A business model for a SaaS should include how you acquire customers, how you retain customers and how you monetize those customers. Because the repeat business aspect is so critical for a SaaS, companies often focus on retention first. After all, if your customers are happy and keep coming back, then you've not only stabilized the company, but it makes it easier to sell your value proposition to new customers and monetize existing customers with additional services. When you are developing a new product, this retention rate, or churn, is relatively easy to measure. Develop a new feature (an MVP version), deploy it to customers, measure if they use the feature and if that feature affects the churn rate. For existing SaaS products, how do you know what to measure though? Is the release of new features the only way to reduce churn? Thankfully, no. You can look at your existing users and identify the behavior of your satisfied uses. You then use both new features and new marketing to drive all your customers to adopt this behavior.

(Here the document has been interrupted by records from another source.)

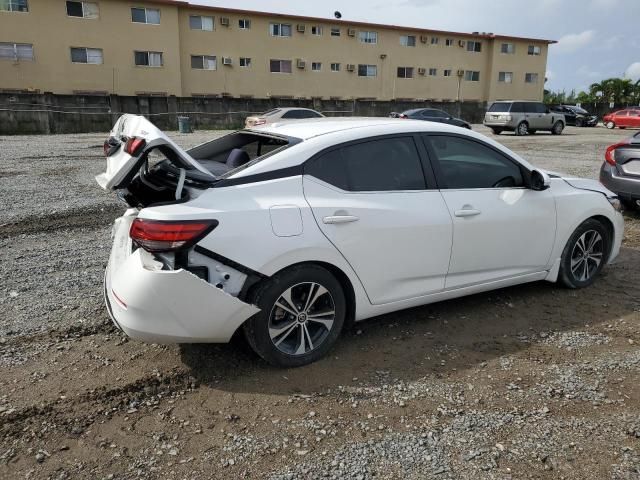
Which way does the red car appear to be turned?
to the viewer's left

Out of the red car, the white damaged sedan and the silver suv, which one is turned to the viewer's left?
the red car

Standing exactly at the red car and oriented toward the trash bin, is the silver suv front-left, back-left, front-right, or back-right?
front-left

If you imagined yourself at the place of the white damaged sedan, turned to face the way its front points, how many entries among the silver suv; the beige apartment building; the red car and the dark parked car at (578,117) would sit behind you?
0

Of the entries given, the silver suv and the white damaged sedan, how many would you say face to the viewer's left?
0

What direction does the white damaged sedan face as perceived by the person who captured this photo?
facing away from the viewer and to the right of the viewer

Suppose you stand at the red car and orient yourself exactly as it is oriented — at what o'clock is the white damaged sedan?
The white damaged sedan is roughly at 9 o'clock from the red car.

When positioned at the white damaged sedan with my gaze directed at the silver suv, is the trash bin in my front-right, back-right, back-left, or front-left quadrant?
front-left

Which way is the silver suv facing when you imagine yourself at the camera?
facing away from the viewer and to the right of the viewer

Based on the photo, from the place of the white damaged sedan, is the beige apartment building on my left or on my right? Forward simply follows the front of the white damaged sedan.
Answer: on my left

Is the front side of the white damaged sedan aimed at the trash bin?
no
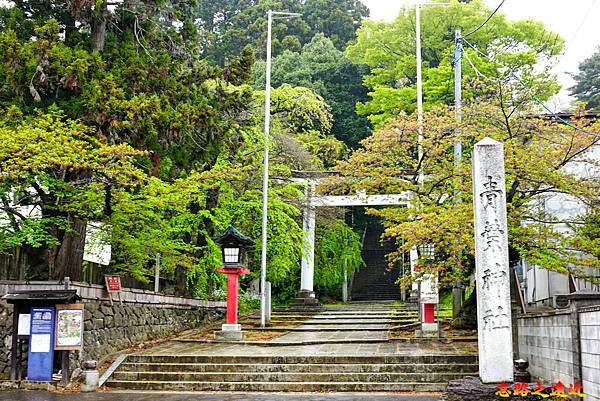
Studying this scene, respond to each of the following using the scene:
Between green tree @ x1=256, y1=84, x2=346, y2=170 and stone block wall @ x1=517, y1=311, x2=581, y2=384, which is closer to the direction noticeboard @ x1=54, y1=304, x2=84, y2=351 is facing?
the stone block wall

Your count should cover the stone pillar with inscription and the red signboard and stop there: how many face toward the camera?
2

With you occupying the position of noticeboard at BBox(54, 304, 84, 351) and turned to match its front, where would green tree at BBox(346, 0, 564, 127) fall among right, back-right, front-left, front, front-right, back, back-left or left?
back-left

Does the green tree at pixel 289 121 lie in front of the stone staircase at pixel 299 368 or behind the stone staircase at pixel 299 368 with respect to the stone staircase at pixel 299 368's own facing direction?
behind

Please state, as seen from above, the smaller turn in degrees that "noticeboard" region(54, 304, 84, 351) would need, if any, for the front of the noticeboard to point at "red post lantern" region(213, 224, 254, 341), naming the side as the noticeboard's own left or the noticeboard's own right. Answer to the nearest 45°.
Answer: approximately 135° to the noticeboard's own left

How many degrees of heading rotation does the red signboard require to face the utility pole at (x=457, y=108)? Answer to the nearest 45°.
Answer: approximately 90° to its left

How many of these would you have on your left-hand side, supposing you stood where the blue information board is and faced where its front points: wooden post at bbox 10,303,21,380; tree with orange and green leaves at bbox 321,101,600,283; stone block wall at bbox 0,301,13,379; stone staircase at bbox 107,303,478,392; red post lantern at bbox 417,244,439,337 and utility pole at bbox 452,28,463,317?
4

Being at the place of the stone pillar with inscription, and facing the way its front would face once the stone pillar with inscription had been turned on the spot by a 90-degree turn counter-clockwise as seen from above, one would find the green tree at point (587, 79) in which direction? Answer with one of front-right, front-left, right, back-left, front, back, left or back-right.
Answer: left

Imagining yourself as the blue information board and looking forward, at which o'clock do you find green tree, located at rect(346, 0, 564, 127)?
The green tree is roughly at 8 o'clock from the blue information board.

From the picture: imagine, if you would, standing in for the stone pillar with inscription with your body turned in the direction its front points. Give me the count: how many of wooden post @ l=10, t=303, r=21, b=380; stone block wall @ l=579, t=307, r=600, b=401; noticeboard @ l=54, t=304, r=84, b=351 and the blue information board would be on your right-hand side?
3
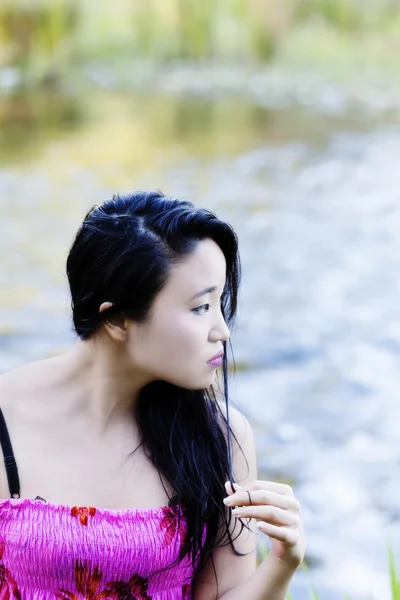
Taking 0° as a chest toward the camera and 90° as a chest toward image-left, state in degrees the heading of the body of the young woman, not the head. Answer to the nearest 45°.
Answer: approximately 0°

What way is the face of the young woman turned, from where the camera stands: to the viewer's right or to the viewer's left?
to the viewer's right
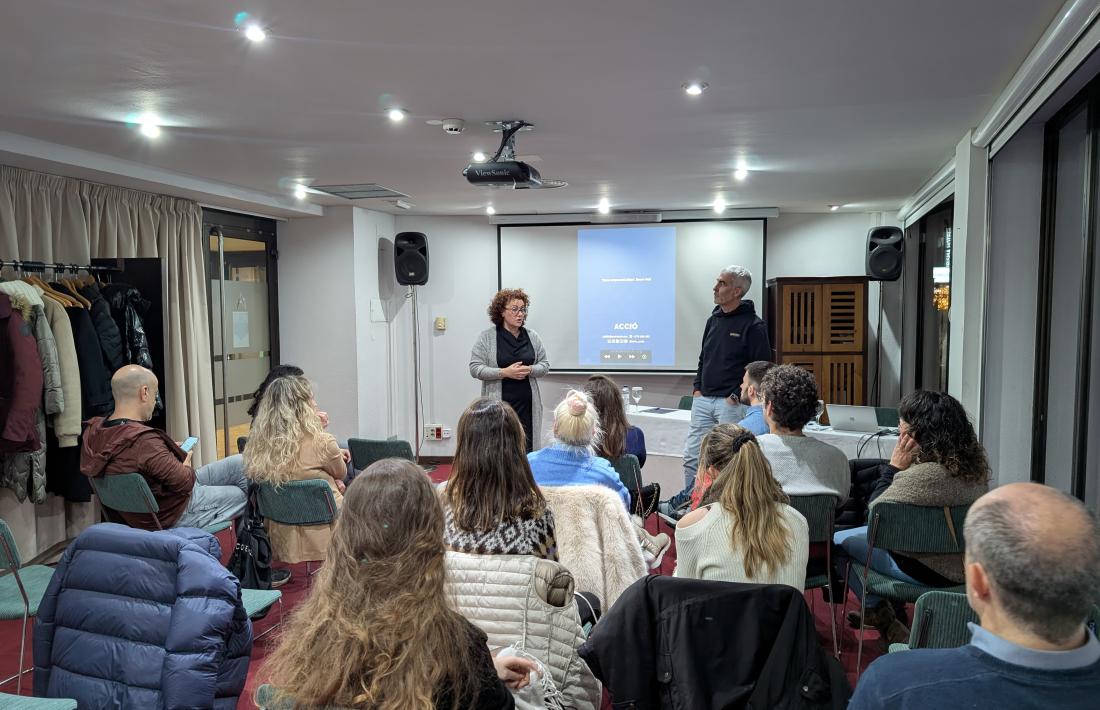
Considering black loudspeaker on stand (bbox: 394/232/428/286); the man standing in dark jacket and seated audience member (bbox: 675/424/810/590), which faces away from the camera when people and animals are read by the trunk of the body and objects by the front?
the seated audience member

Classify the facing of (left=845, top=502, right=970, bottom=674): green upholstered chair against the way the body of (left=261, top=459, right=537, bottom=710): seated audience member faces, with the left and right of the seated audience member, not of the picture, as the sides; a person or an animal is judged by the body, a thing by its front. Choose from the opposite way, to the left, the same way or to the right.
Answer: the same way

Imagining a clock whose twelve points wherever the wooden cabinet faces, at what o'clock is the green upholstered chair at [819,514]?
The green upholstered chair is roughly at 12 o'clock from the wooden cabinet.

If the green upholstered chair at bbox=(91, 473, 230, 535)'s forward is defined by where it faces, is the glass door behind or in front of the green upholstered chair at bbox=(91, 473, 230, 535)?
in front

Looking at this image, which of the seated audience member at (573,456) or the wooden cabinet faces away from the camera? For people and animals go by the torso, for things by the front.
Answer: the seated audience member

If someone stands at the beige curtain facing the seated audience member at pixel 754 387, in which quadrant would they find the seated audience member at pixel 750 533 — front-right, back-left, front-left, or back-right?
front-right

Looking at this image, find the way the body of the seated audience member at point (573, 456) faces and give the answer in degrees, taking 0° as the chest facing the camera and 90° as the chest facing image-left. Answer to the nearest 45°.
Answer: approximately 180°

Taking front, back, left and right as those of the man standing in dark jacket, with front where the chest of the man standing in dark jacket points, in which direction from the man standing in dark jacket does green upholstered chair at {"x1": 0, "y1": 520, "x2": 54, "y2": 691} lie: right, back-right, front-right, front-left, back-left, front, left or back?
front

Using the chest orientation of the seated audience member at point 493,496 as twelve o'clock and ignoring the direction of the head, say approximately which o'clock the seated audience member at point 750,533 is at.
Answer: the seated audience member at point 750,533 is roughly at 3 o'clock from the seated audience member at point 493,496.

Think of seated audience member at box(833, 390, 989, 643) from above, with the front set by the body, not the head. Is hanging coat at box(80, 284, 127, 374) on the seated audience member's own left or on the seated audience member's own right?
on the seated audience member's own left

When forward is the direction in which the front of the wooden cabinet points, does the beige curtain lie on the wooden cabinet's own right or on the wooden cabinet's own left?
on the wooden cabinet's own right

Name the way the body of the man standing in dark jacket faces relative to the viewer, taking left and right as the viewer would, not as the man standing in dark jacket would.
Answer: facing the viewer and to the left of the viewer

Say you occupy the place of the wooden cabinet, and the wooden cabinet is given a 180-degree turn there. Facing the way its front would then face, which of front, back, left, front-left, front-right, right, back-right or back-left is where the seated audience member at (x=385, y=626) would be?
back

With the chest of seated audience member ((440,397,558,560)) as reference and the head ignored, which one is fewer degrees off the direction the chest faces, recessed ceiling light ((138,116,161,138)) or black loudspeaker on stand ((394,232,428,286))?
the black loudspeaker on stand

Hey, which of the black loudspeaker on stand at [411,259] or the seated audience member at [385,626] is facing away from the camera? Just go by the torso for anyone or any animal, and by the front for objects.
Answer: the seated audience member

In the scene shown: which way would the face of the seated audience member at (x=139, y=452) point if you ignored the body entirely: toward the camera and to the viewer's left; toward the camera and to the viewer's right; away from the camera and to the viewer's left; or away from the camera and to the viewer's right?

Let's look at an example. You are a SaaS company experiencing a 8% churn rate per month. You'd like to get that down to 4%. Rather than focusing on new features or redesigning your site, let's focus on the 92% of customers who don't leave each month and ask why they don't? What behavior are they exhibiting? What feature are they utilizing? To break down your customers even further, create a couple of cohorts. The first should be the behavior of customers who left in the 30 days before they quit. The second should be the behavior of your most satisfied customers over that same 30 day period. If you don't know who your most satisfied customers are, you should implement a methodology to find out. The Net Promoter Score (NPS) is a quick way to get this started. You cold also look at the behavior of your most active users or the behavior of customers in their first 30 days (when they are the most excited) or just look at the 92% of customers who didn't leave over that same 30 day period as your departed customers.

When you identify these cohorts, work to identify the differences between them. Perhaps your satisfied users are logging on daily, as opposed to weekly. Perhaps your satisfied users are using a key feature, such as sharing or commenting. Once you identify this behavior, drive your unsatisfied customers to adopt it. If getting customers to engage through comments is your target, add a help tip to let users understand the comment section. Send an email highlighting the best comments of the month. Offer a discount to those unsatisfied users if they try out the comment system. Once you have them engaged again, go back and measure your churn rate. An engaged user base will undoubtedly reduce churn, but if it doesn't move the needle as far as you expect, reevaluate your assumptions and repeat the cycle. As Eric Reis stated in the Lean Startup; build, measure, learn.

When evaluating which behaviors to target, always prioritize your value proposition and your differentiation from competitors. If your value proposition is to make your customers lives easier in some way, don't target a feature that is complex or requires significant training to utilize. Similarly, if your competitors are doing the same thing as you, drive your customers to behaviors they can't experience with their competitors. This increases the switching costs for your customers and will further reduce churn.

Remember, your company isn't about your goals, it's about how you satisfy the customer's needs. Focus your development and marketing on your customer's behavior and the business results will take care of themselves.